The self-driving program loop basically works like this. There's a sensing part.
You get all kinds of sensors. You want sensors that can see during the daytime,
during nighttime, during rain, during fog. All of the different types of conditions
that you could possibly imagine
surrounding the car, you would like to be able to sense. It could be radars.
It could be LIDARs. It could be cameras. It could be ultrasonics. You have inertial
measurement in units. You have GPS. All of these sensors contribute to sensing
where you are and what's around you.
There are several different [blocks] that I'll talk about. The top block is the map,
the precision map. That map was generated in advance. It was done through scanning,
probably LIDAR scanning. You see these cars that are running around mapping
the world in 3D, measuring the world and precisely mapping every part.
In the middle, that block is called localized. That has something to do with where you
are. Based on what you measure, based on what you perceive, we have to figure out
where you are within a few centimeters. The bottom block is perception. Perception --
seeing everything around you,
whether it's during daytime, driving directly into sunlight, in snow, in
fog, in rain.
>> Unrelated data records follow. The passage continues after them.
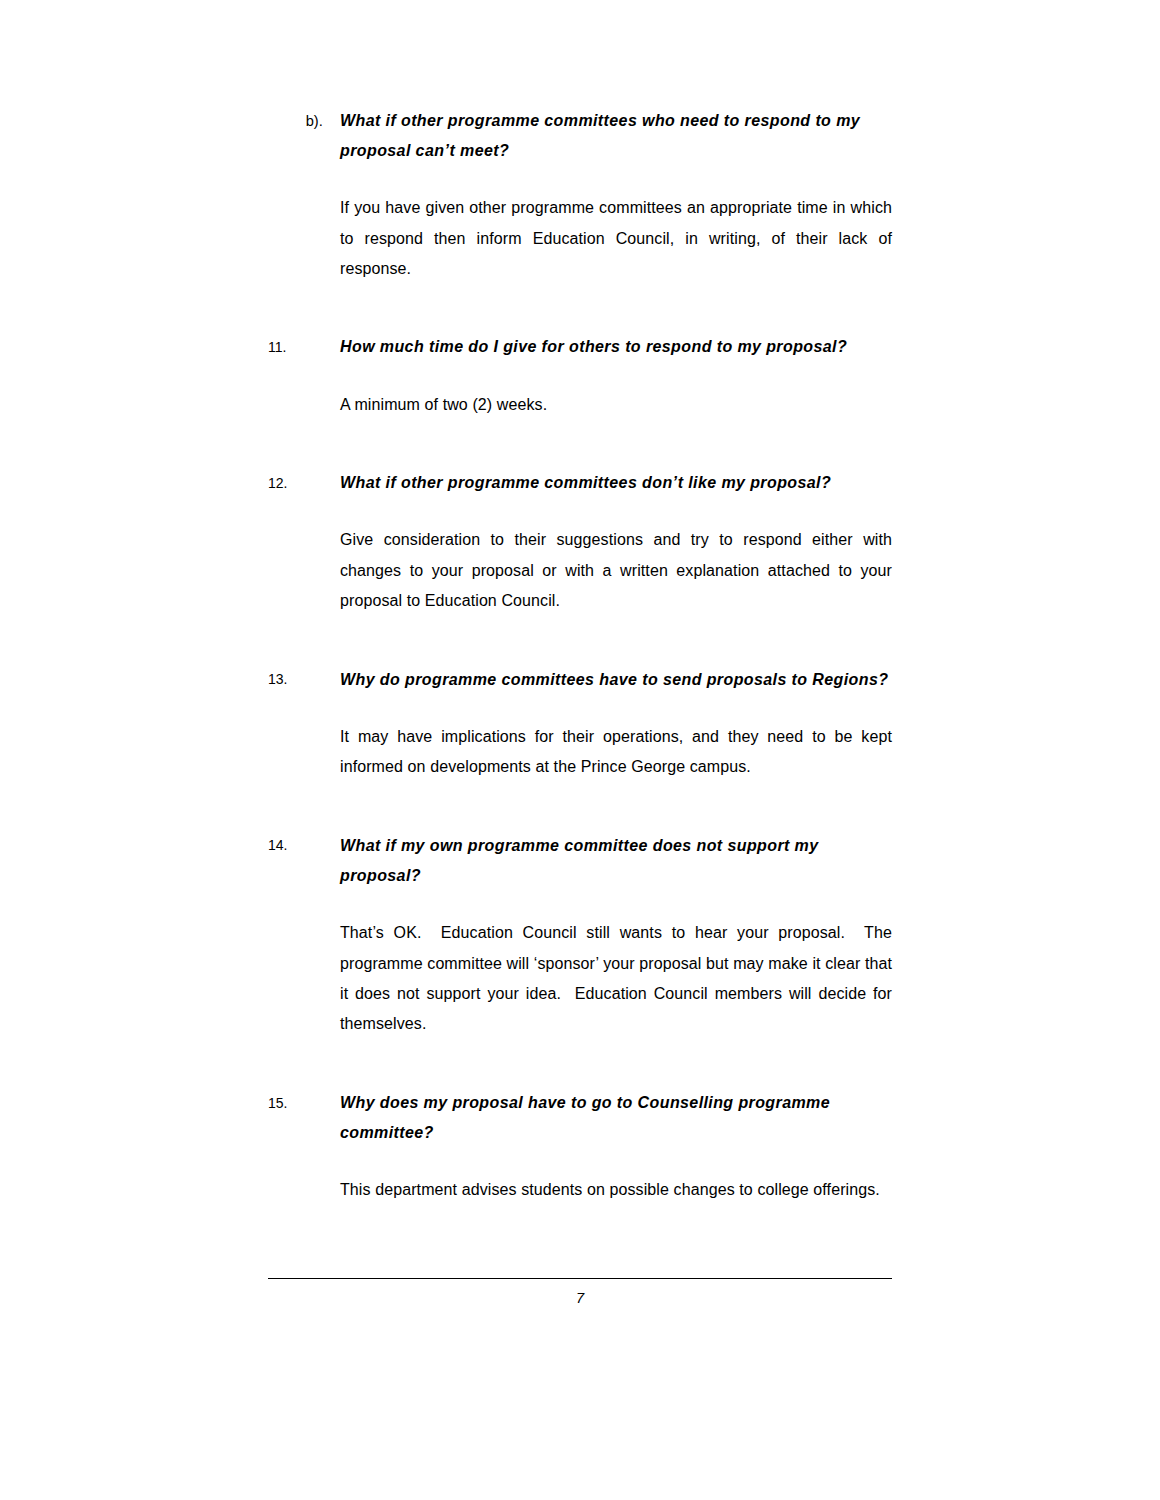b).
What if other programme committees who need to respond to my proposal can’t meet?
If you have given other programme committees an appropriate time in which to respond then inform Education Council, in writing, of their lack of response.
11.
How much time do I give for others to respond to my proposal?
A minimum of two (2) weeks.
12.
What if other programme committees don’t like my proposal?
Give consideration to their suggestions and try to respond either with changes to your proposal or with a written explanation attached to your proposal to Education Council.
13.
Why do programme committees have to send proposals to Regions?
It may have implications for their operations, and they need to be kept informed on developments at the Prince George campus.
14.
What if my own programme committee does not support my proposal?
That’s OK. Education Council still wants to hear your proposal. The programme committee will ‘sponsor’ your proposal but may make it clear that it does not support your idea. Education Council members will decide for themselves.
15.
Why does my proposal have to go to Counselling programme committee?
This department advises students on possible changes to college offerings.
7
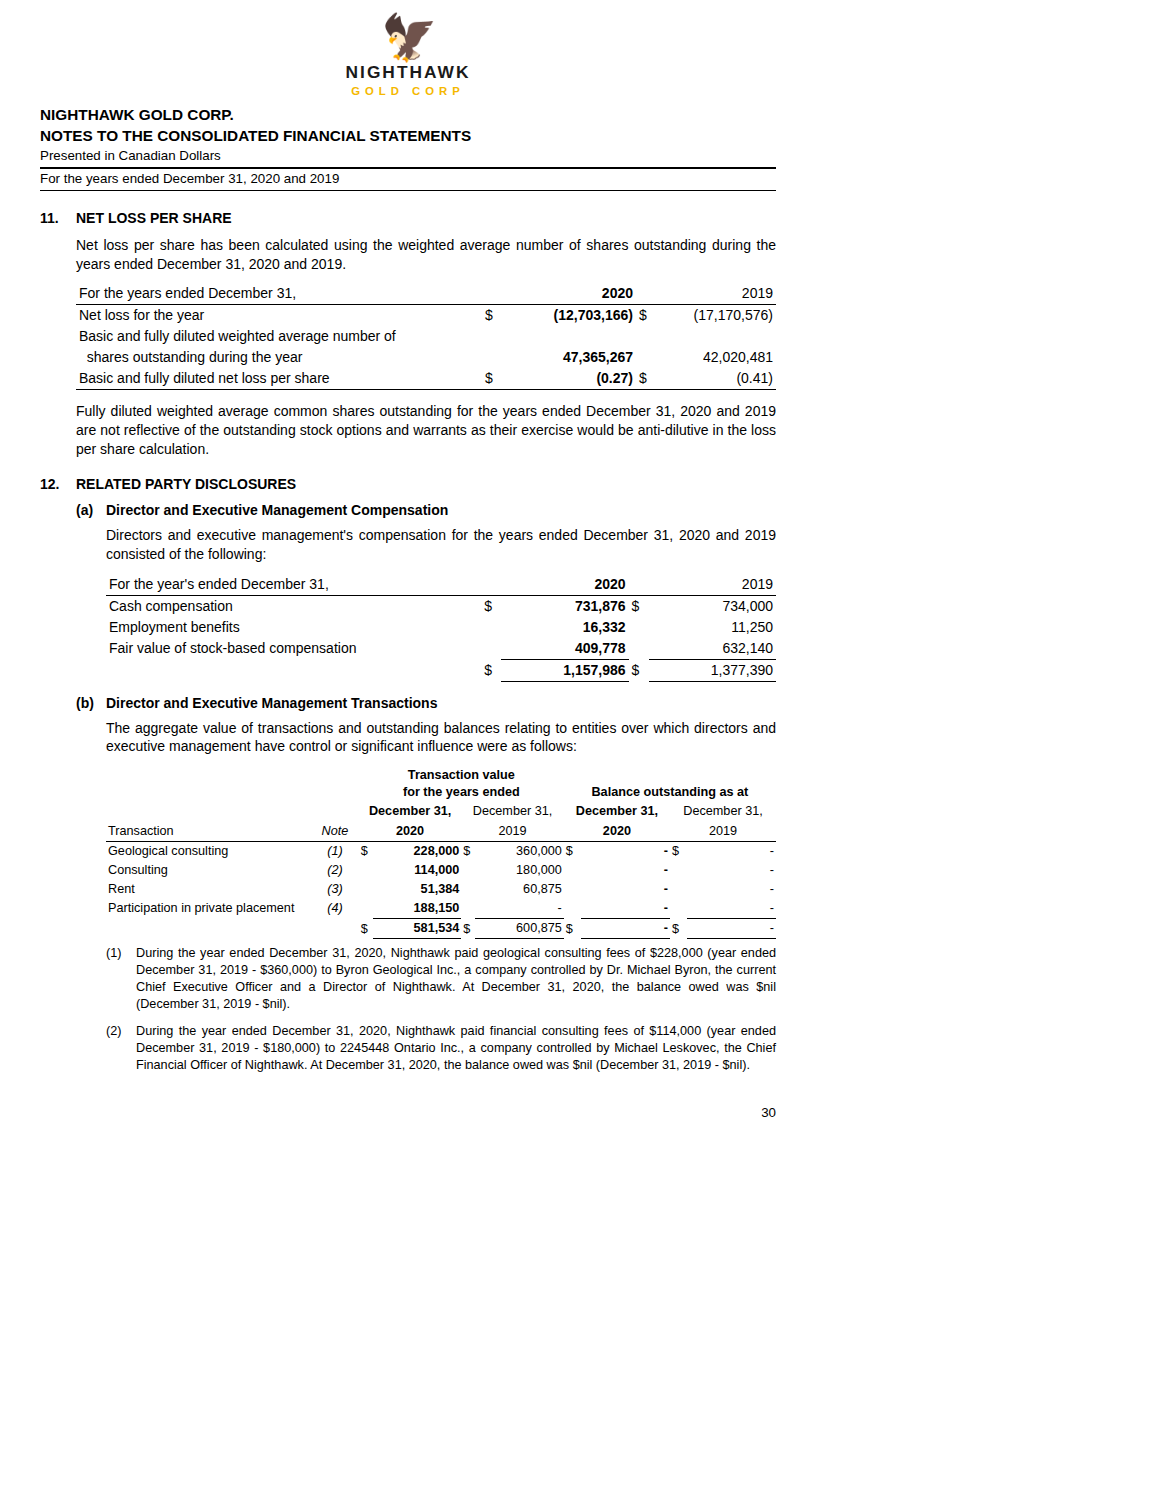🦅
NIGHTHAWK
GOLD CORP
NIGHTHAWK GOLD CORP.
NOTES TO THE CONSOLIDATED FINANCIAL STATEMENTS
Presented in Canadian Dollars
For the years ended December 31, 2020 and 2019
11. NET LOSS PER SHARE
Net loss per share has been calculated using the weighted average number of shares outstanding during the years ended December 31, 2020 and 2019.
| For the years ended December 31, | | 2020 | | 2019 |
| Net loss for the year | $ | (12,703,166) | $ | (17,170,576) |
| Basic and fully diluted weighted average number of | | | | |
| shares outstanding during the year | | 47,365,267 | | 42,020,481 |
| Basic and fully diluted net loss per share | $ | (0.27) | $ | (0.41) |
Fully diluted weighted average common shares outstanding for the years ended December 31, 2020 and 2019 are not reflective of the outstanding stock options and warrants as their exercise would be anti-dilutive in the loss per share calculation.
12. RELATED PARTY DISCLOSURES
(a) Director and Executive Management Compensation
Directors and executive management's compensation for the years ended December 31, 2020 and 2019 consisted of the following:
| For the year's ended December 31, | | 2020 | | 2019 |
| Cash compensation | $ | 731,876 | $ | 734,000 |
| Employment benefits | | 16,332 | | 11,250 |
| Fair value of stock-based compensation | | 409,778 | | 632,140 |
| | $ | 1,157,986 | $ | 1,377,390 |
(b) Director and Executive Management Transactions
The aggregate value of transactions and outstanding balances relating to entities over which directors and executive management have control or significant influence were as follows:
| | | Transaction value for the years ended | Balance outstanding as at |
| | | December 31, | December 31, | December 31, | December 31, |
| Transaction | Note | 2020 | 2019 | 2020 | 2019 |
| Geological consulting | (1) | $ | 228,000 | $ | 360,000 | $ | - | $ | - |
| Consulting | (2) | | 114,000 | | 180,000 | | - | | - |
| Rent | (3) | | 51,384 | | 60,875 | | - | | - |
| Participation in private placement | (4) | | 188,150 | | - | | - | | - |
| | | $ | 581,534 | $ | 600,875 | $ | - | $ | - |
During the year ended December 31, 2020, Nighthawk paid geological consulting fees of $228,000 (year ended December 31, 2019 - $360,000) to Byron Geological Inc., a company controlled by Dr. Michael Byron, the current Chief Executive Officer and a Director of Nighthawk. At December 31, 2020, the balance owed was $nil (December 31, 2019 - $nil).
During the year ended December 31, 2020, Nighthawk paid financial consulting fees of $114,000 (year ended December 31, 2019 - $180,000) to 2245448 Ontario Inc., a company controlled by Michael Leskovec, the Chief Financial Officer of Nighthawk. At December 31, 2020, the balance owed was $nil (December 31, 2019 - $nil).
30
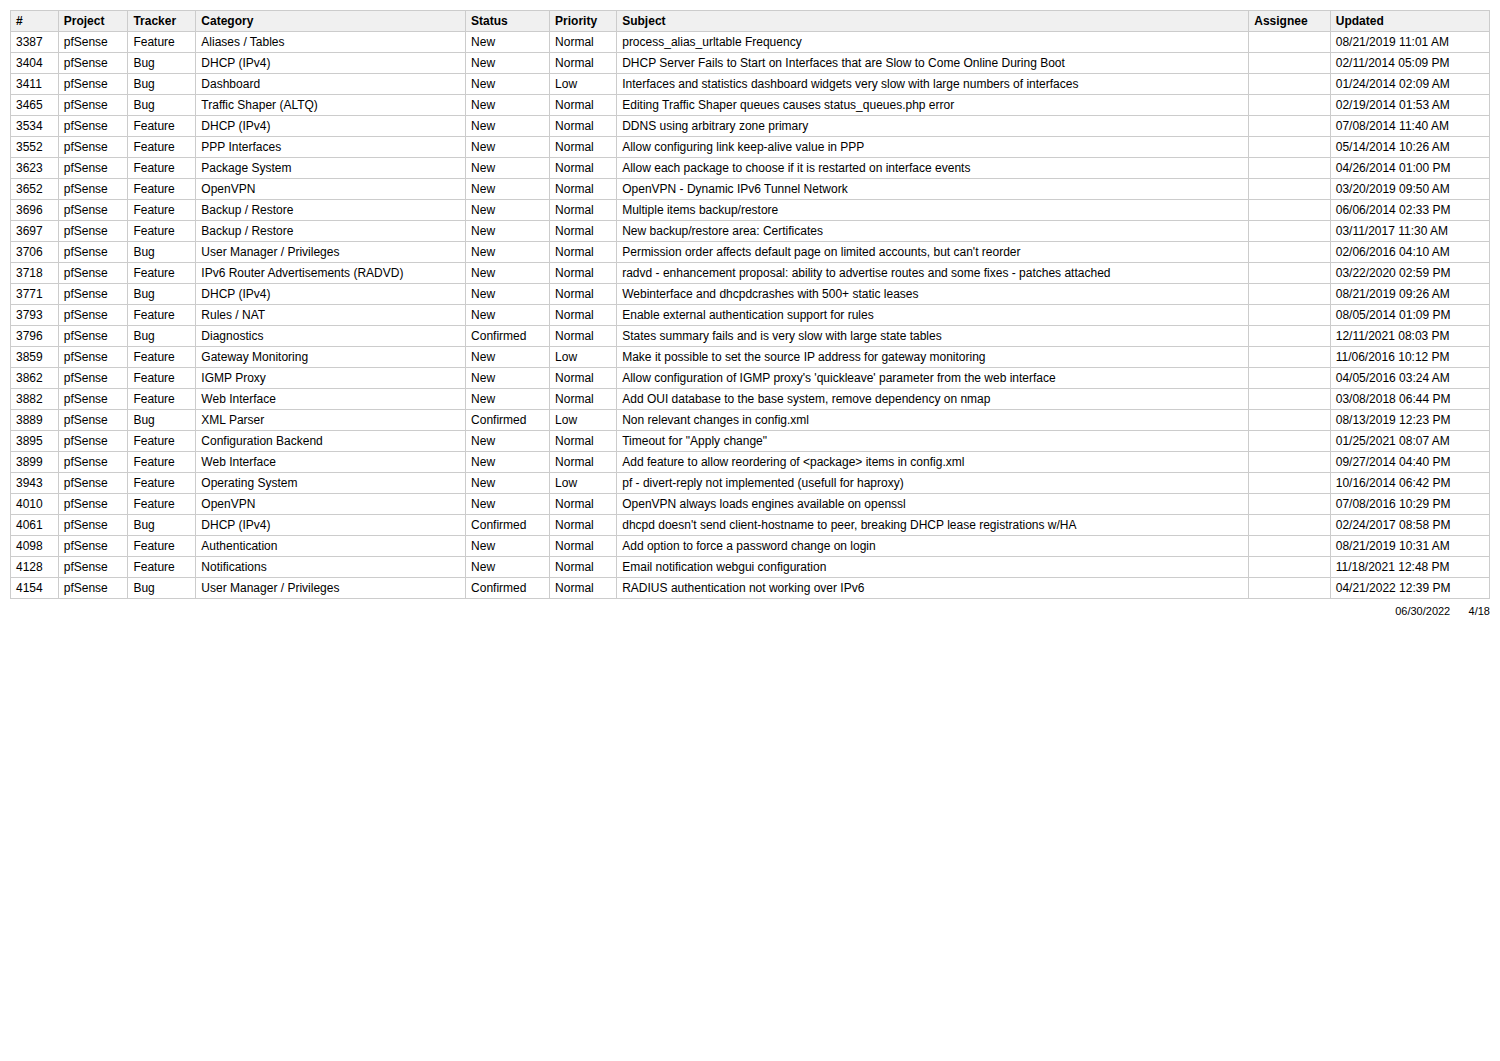| # | Project | Tracker | Category | Status | Priority | Subject | Assignee | Updated |
| --- | --- | --- | --- | --- | --- | --- | --- | --- |
| 3387 | pfSense | Feature | Aliases / Tables | New | Normal | process_alias_urltable Frequency | | 08/21/2019 11:01 AM |
| 3404 | pfSense | Bug | DHCP (IPv4) | New | Normal | DHCP Server Fails to Start on Interfaces that are Slow to Come Online During Boot | | 02/11/2014 05:09 PM |
| 3411 | pfSense | Bug | Dashboard | New | Low | Interfaces and statistics dashboard widgets very slow with large numbers of interfaces | | 01/24/2014 02:09 AM |
| 3465 | pfSense | Bug | Traffic Shaper (ALTQ) | New | Normal | Editing Traffic Shaper queues causes status_queues.php error | | 02/19/2014 01:53 AM |
| 3534 | pfSense | Feature | DHCP (IPv4) | New | Normal | DDNS using arbitrary zone primary | | 07/08/2014 11:40 AM |
| 3552 | pfSense | Feature | PPP Interfaces | New | Normal | Allow configuring link keep-alive value in PPP | | 05/14/2014 10:26 AM |
| 3623 | pfSense | Feature | Package System | New | Normal | Allow each package to choose if it is restarted on interface events | | 04/26/2014 01:00 PM |
| 3652 | pfSense | Feature | OpenVPN | New | Normal | OpenVPN - Dynamic IPv6 Tunnel Network | | 03/20/2019 09:50 AM |
| 3696 | pfSense | Feature | Backup / Restore | New | Normal | Multiple items backup/restore | | 06/06/2014 02:33 PM |
| 3697 | pfSense | Feature | Backup / Restore | New | Normal | New backup/restore area: Certificates | | 03/11/2017 11:30 AM |
| 3706 | pfSense | Bug | User Manager / Privileges | New | Normal | Permission order affects default page on limited accounts, but can't reorder | | 02/06/2016 04:10 AM |
| 3718 | pfSense | Feature | IPv6 Router Advertisements (RADVD) | New | Normal | radvd - enhancement proposal: ability to advertise routes and some fixes - patches attached | | 03/22/2020 02:59 PM |
| 3771 | pfSense | Bug | DHCP (IPv4) | New | Normal | Webinterface and dhcpdcrashes with 500+ static leases | | 08/21/2019 09:26 AM |
| 3793 | pfSense | Feature | Rules / NAT | New | Normal | Enable external authentication support for rules | | 08/05/2014 01:09 PM |
| 3796 | pfSense | Bug | Diagnostics | Confirmed | Normal | States summary fails and is very slow with large state tables | | 12/11/2021 08:03 PM |
| 3859 | pfSense | Feature | Gateway Monitoring | New | Low | Make it possible to set the source IP address for gateway monitoring | | 11/06/2016 10:12 PM |
| 3862 | pfSense | Feature | IGMP Proxy | New | Normal | Allow configuration of IGMP proxy's 'quickleave' parameter from the web interface | | 04/05/2016 03:24 AM |
| 3882 | pfSense | Feature | Web Interface | New | Normal | Add OUI database to the base system, remove dependency on nmap | | 03/08/2018 06:44 PM |
| 3889 | pfSense | Bug | XML Parser | Confirmed | Low | Non relevant changes in config.xml | | 08/13/2019 12:23 PM |
| 3895 | pfSense | Feature | Configuration Backend | New | Normal | Timeout for "Apply change" | | 01/25/2021 08:07 AM |
| 3899 | pfSense | Feature | Web Interface | New | Normal | Add feature to allow reordering of <package> items in config.xml | | 09/27/2014 04:40 PM |
| 3943 | pfSense | Feature | Operating System | New | Low | pf - divert-reply not implemented (usefull for haproxy) | | 10/16/2014 06:42 PM |
| 4010 | pfSense | Feature | OpenVPN | New | Normal | OpenVPN always loads engines available on openssl | | 07/08/2016 10:29 PM |
| 4061 | pfSense | Bug | DHCP (IPv4) | Confirmed | Normal | dhcpd doesn't send client-hostname to peer, breaking DHCP lease registrations w/HA | | 02/24/2017 08:58 PM |
| 4098 | pfSense | Feature | Authentication | New | Normal | Add option to force a password change on login | | 08/21/2019 10:31 AM |
| 4128 | pfSense | Feature | Notifications | New | Normal | Email notification webgui configuration | | 11/18/2021 12:48 PM |
| 4154 | pfSense | Bug | User Manager / Privileges | Confirmed | Normal | RADIUS authentication not working over IPv6 | | 04/21/2022 12:39 PM |
06/30/2022 4/18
Whenever it is, we need to perceive where you are and
what's around you. And based on all of that information, we have to figure out a
way to plan your path. So starting from where you are, you perceive the world. We
figure out a way to calibrate that with a pre-known map. And then, based on
everything that's moving around you,
your movement where you are in the world all the movement of all the other
objects around you -- whether it's pedestrians crossing or bicyclists or
motorcyclists or cars that are moving all around you -- you need to find a way to
find your path. That's called path planning. You do this in basically
an infinite loop. You just keep doing this continuously. You're perceiving the
world continuously, you're comparing it against the map continuously, you're
localizing continuously, and you're planning the next step
continuously. And we do this as fast as we can so we can control the car and
make the car drive and path plan, so that it keeps you out of harm's way. It turns
out all of this is relatively hard to do. Each and every single one of these
blocks are hard to do.
Perception is hard, localization is hard, path planning is hard,
ffiguring out what sensors to use, using the right amount of sensors,
but modestly so we can make it cost-effective -- hard to do. All of these
components are hard to do, and there's innovation,
R&D, and discovery in every single component of it.
Self-driving cars is hard. It turns out that driving is hard.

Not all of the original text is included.